** Provided entries **
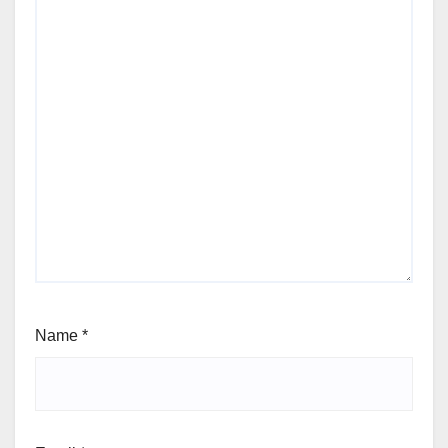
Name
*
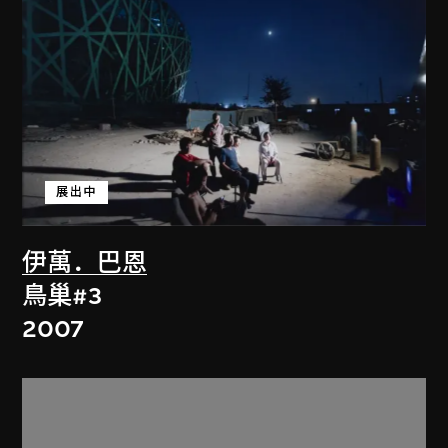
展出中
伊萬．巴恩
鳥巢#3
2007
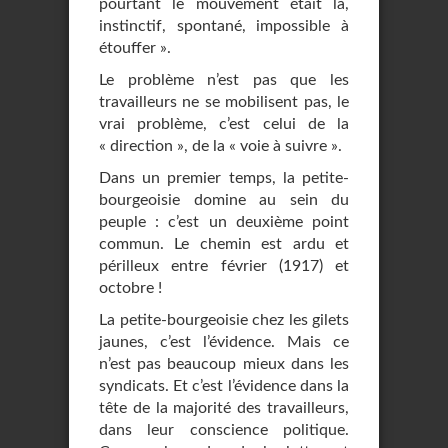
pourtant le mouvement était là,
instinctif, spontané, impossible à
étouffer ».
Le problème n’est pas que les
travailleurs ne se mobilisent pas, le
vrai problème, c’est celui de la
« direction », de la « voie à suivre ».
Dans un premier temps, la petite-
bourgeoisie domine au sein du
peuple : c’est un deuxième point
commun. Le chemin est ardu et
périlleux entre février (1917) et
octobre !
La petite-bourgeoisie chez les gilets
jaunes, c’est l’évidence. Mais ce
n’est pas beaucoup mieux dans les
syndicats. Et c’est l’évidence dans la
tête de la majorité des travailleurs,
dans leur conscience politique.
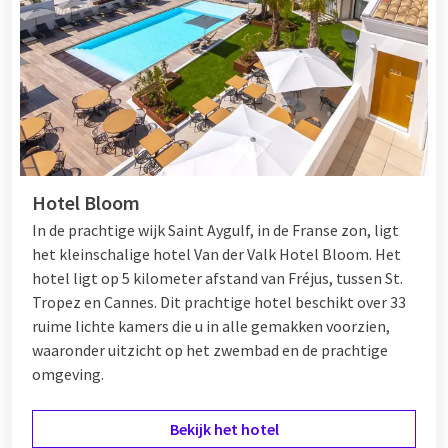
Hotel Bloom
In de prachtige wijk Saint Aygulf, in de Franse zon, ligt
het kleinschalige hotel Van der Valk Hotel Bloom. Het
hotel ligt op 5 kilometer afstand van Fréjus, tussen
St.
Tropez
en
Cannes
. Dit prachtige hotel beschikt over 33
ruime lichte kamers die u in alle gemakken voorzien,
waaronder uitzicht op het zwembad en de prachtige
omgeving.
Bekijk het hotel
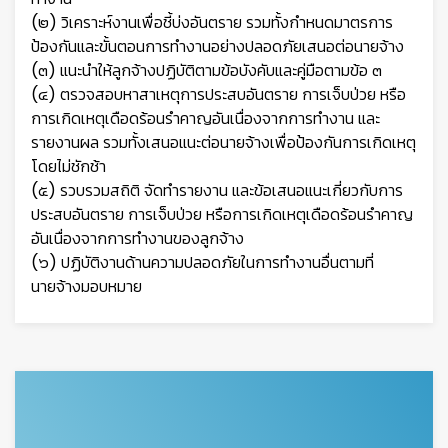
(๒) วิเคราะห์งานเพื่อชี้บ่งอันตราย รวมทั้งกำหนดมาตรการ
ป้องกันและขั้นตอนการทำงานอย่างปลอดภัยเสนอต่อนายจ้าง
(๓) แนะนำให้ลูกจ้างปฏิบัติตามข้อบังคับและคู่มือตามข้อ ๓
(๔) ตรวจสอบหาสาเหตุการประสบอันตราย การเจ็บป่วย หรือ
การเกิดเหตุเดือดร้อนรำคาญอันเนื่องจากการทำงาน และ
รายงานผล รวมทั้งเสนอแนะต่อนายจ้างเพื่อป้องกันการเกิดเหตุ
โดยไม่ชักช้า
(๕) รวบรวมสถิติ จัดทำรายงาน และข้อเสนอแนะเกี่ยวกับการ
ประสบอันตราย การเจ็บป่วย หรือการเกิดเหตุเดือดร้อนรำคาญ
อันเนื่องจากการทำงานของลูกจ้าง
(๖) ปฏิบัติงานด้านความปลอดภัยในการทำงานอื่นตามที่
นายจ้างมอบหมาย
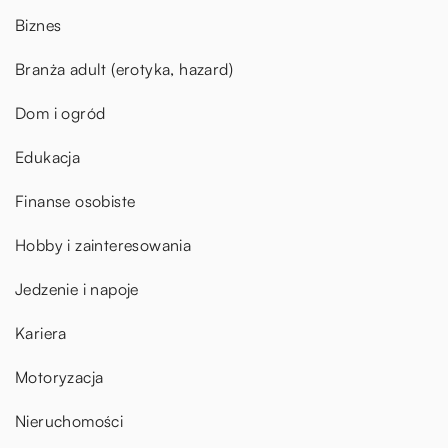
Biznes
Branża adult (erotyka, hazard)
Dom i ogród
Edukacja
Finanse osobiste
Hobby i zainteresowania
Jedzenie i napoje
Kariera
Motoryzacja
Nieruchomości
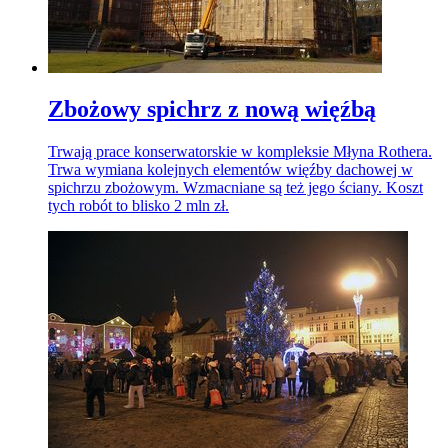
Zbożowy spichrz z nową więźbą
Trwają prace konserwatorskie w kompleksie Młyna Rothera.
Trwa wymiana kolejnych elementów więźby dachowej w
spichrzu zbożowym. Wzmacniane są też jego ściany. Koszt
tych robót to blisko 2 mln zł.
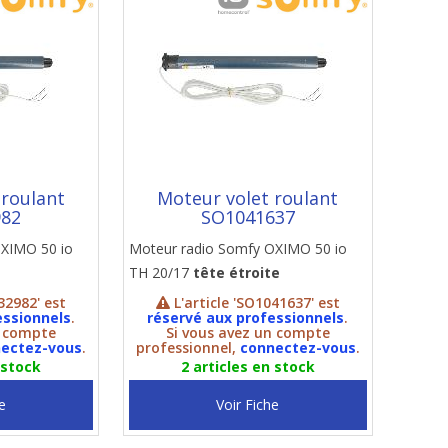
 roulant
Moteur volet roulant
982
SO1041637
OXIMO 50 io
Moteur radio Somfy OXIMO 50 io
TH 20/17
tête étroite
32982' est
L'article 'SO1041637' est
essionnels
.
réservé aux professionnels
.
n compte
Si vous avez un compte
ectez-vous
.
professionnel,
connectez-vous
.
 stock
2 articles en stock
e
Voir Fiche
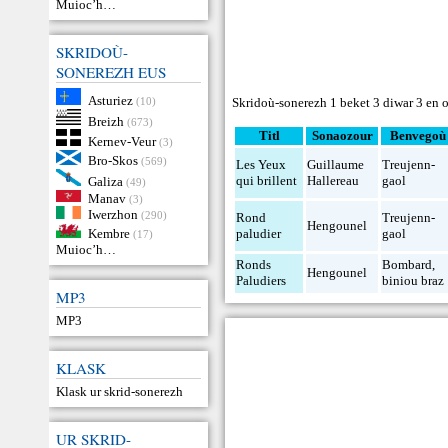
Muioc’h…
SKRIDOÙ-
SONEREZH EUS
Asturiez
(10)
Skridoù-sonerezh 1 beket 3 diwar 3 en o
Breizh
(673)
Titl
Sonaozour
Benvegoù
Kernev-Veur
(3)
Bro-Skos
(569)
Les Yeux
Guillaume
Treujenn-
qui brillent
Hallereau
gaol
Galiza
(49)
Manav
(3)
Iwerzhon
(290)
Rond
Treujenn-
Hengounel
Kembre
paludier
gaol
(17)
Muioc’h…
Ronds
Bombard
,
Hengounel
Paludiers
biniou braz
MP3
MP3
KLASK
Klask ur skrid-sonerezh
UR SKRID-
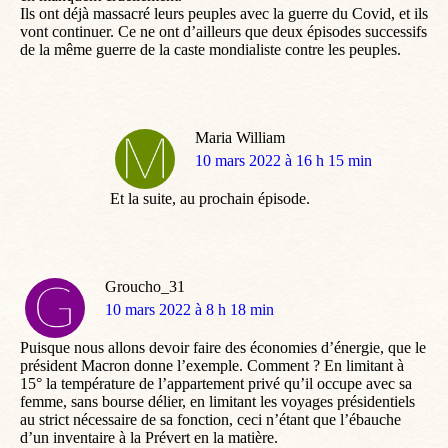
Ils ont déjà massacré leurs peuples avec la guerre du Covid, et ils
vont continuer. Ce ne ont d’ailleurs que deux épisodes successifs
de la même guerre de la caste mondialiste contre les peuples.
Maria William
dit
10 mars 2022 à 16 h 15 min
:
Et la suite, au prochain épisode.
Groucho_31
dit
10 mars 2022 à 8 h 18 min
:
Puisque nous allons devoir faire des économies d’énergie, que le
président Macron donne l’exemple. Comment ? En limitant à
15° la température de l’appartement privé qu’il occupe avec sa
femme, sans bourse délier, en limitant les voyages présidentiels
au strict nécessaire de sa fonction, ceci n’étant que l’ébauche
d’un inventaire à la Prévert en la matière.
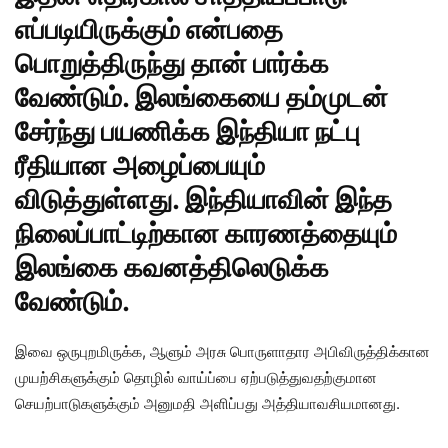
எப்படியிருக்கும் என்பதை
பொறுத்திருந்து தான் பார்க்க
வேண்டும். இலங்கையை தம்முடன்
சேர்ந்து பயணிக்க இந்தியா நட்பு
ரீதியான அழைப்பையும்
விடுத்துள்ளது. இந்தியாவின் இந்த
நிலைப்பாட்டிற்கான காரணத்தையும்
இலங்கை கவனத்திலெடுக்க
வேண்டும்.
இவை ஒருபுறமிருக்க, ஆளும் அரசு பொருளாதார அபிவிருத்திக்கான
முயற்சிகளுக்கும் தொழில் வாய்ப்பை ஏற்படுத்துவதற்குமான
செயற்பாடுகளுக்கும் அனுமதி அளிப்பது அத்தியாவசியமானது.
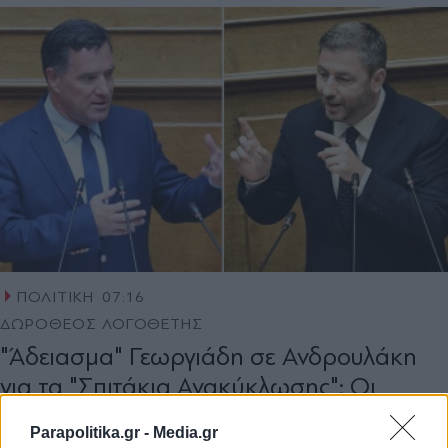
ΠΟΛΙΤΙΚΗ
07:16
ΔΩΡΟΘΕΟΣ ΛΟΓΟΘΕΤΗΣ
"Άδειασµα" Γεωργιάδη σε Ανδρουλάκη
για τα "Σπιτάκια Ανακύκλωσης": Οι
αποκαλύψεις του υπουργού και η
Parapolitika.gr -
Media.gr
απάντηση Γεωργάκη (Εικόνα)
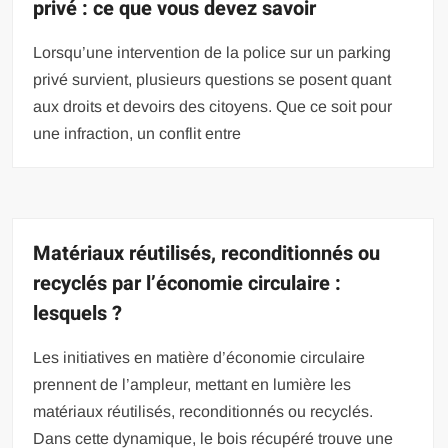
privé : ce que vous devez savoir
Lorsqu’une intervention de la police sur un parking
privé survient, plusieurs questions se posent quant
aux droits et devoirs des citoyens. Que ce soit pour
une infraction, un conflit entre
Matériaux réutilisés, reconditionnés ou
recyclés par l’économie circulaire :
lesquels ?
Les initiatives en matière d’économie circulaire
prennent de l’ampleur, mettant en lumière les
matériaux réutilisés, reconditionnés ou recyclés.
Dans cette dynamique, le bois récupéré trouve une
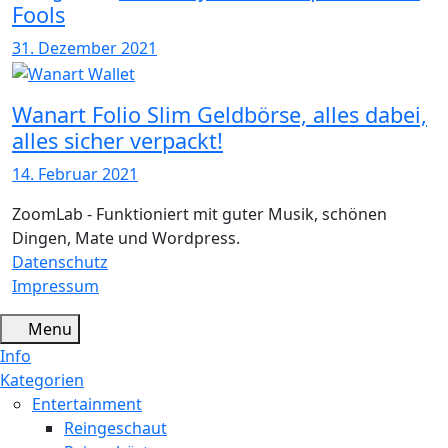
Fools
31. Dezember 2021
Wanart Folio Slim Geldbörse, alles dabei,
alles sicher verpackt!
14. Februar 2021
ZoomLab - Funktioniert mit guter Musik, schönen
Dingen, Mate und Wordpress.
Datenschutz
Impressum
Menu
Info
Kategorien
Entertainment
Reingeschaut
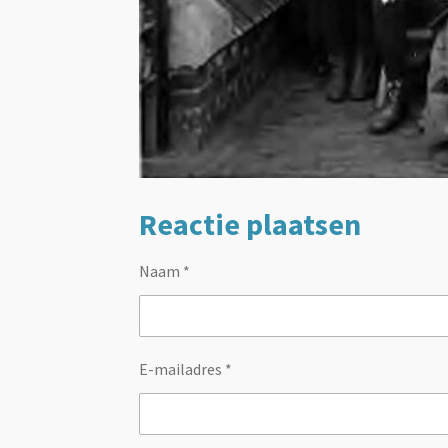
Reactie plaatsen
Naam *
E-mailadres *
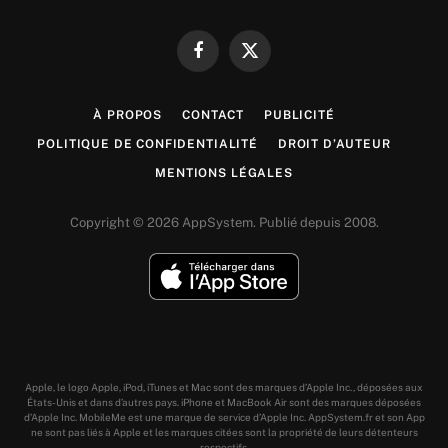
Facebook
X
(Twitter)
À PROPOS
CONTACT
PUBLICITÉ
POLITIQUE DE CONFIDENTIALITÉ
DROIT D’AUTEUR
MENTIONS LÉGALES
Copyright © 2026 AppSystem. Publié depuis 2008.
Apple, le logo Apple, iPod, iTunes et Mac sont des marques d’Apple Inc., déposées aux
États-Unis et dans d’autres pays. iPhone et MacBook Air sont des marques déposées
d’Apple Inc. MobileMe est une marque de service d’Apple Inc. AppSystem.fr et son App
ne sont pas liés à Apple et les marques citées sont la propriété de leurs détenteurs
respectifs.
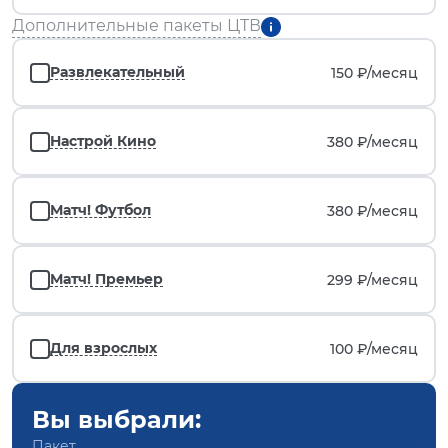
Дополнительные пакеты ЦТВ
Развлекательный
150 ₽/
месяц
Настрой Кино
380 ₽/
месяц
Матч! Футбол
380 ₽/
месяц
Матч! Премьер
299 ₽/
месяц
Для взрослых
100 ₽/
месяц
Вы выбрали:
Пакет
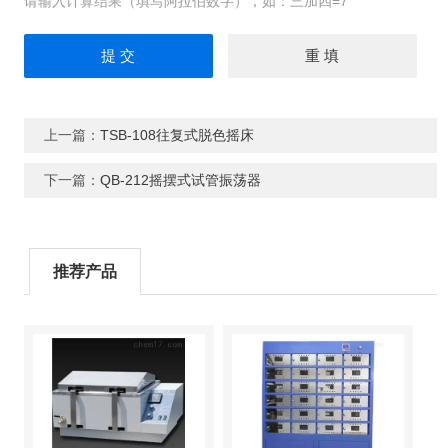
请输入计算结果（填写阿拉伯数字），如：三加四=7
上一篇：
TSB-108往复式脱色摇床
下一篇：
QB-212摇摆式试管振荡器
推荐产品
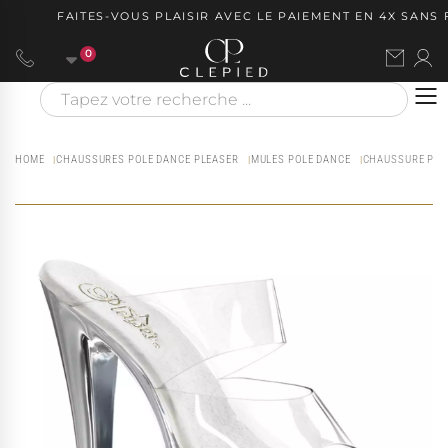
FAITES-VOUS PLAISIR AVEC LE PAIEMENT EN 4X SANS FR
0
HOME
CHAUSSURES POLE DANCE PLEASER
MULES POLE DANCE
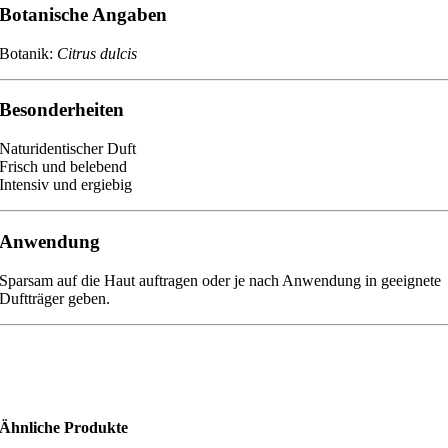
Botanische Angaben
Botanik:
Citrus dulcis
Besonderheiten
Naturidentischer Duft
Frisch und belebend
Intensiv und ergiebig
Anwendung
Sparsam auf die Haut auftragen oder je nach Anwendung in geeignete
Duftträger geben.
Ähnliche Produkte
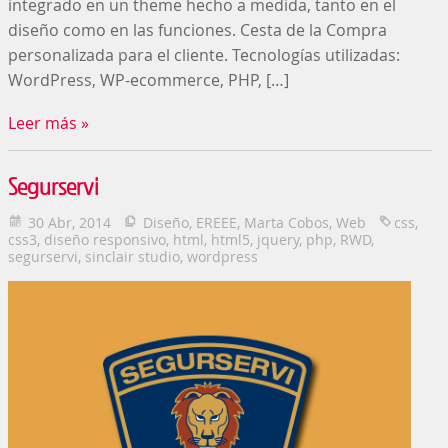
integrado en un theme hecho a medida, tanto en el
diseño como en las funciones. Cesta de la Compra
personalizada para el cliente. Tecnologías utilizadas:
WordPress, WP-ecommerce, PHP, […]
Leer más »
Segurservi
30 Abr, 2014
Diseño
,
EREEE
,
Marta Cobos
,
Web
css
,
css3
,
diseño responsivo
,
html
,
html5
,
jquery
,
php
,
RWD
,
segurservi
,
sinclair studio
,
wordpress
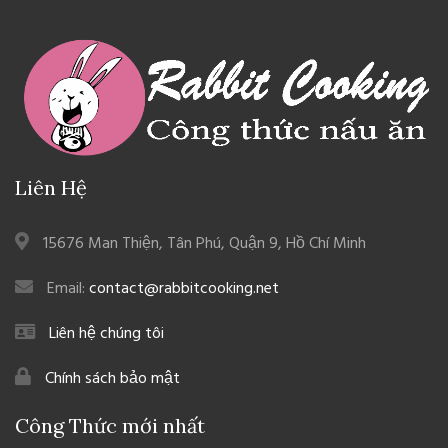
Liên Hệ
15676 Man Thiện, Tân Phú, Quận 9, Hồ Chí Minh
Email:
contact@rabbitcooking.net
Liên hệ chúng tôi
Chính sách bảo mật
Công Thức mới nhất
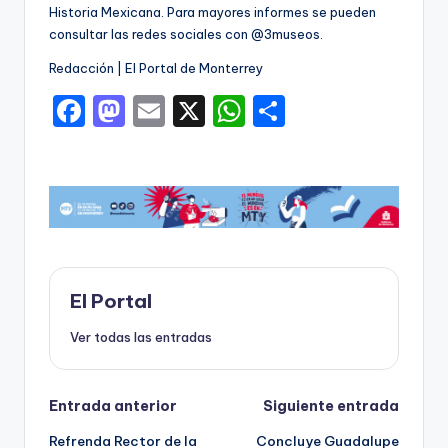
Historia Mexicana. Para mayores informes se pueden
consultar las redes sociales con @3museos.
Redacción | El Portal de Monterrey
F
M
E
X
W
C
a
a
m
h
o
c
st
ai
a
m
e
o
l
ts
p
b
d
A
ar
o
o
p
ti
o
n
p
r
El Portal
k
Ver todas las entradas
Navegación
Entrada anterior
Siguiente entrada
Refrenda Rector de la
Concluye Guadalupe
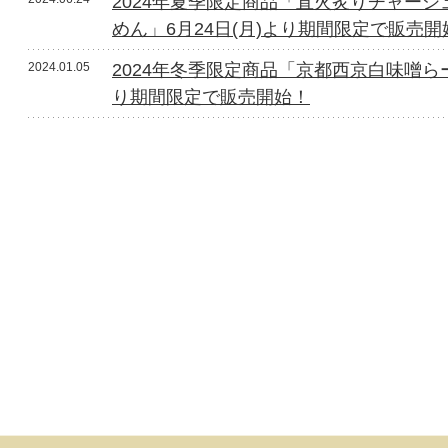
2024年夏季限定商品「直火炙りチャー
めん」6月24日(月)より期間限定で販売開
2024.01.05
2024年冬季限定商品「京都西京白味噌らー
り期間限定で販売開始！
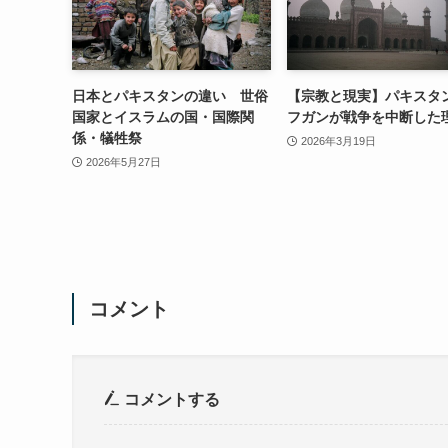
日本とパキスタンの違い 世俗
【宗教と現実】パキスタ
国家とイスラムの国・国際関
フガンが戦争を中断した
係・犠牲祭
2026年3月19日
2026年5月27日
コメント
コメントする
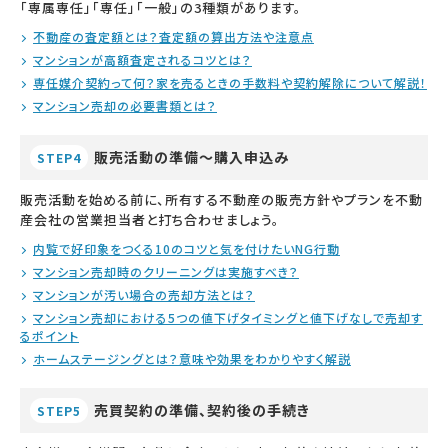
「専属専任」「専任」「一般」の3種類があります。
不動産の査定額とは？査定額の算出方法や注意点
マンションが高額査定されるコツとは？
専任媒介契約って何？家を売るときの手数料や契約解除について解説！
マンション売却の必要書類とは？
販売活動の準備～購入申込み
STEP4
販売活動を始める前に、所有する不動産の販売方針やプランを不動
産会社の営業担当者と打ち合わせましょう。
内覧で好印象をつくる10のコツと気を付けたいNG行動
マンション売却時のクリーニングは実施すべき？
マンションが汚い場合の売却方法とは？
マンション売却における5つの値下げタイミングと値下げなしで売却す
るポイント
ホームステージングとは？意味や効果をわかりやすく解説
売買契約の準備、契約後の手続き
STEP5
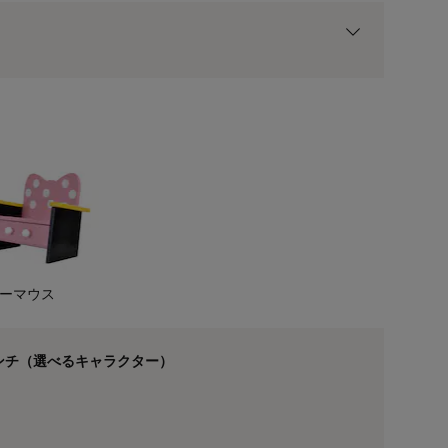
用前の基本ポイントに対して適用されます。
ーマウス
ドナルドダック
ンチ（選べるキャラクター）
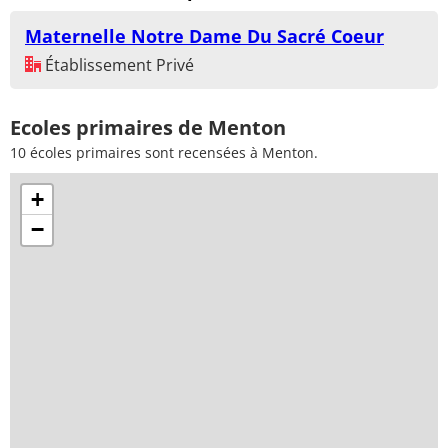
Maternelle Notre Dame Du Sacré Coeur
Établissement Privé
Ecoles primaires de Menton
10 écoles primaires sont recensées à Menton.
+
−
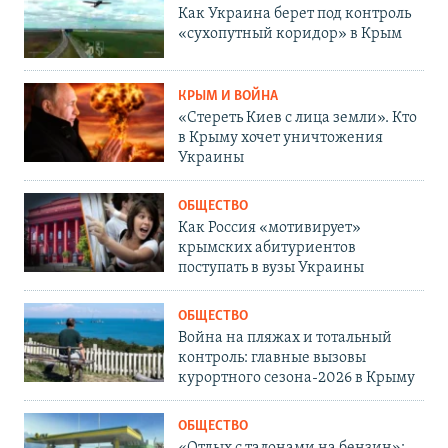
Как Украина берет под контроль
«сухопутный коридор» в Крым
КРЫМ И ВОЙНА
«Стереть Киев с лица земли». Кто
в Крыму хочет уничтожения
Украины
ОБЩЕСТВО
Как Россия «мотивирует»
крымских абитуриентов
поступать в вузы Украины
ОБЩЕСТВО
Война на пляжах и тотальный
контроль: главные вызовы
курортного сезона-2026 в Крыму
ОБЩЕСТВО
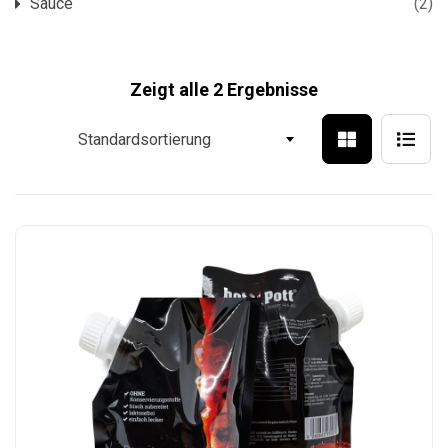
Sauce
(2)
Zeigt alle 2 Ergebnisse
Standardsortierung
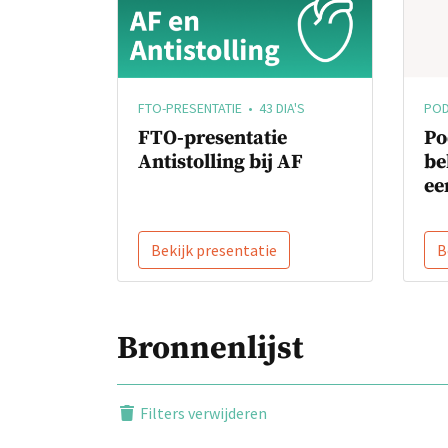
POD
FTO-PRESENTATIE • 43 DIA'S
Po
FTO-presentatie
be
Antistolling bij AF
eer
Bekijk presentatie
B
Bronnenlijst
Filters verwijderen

** Task objective **
Scan the material above for the string "Apple" and copy every line that has it.

** Output **
Apple, le logo Apple, iPod, iTunes et Mac sont des marques d’Apple Inc., déposées aux
d’Apple Inc. MobileMe est une marque de service d’Apple Inc. AppSystem.fr et son App
ne sont pas liés à Apple et les marques citées sont la propriété de leurs détenteurs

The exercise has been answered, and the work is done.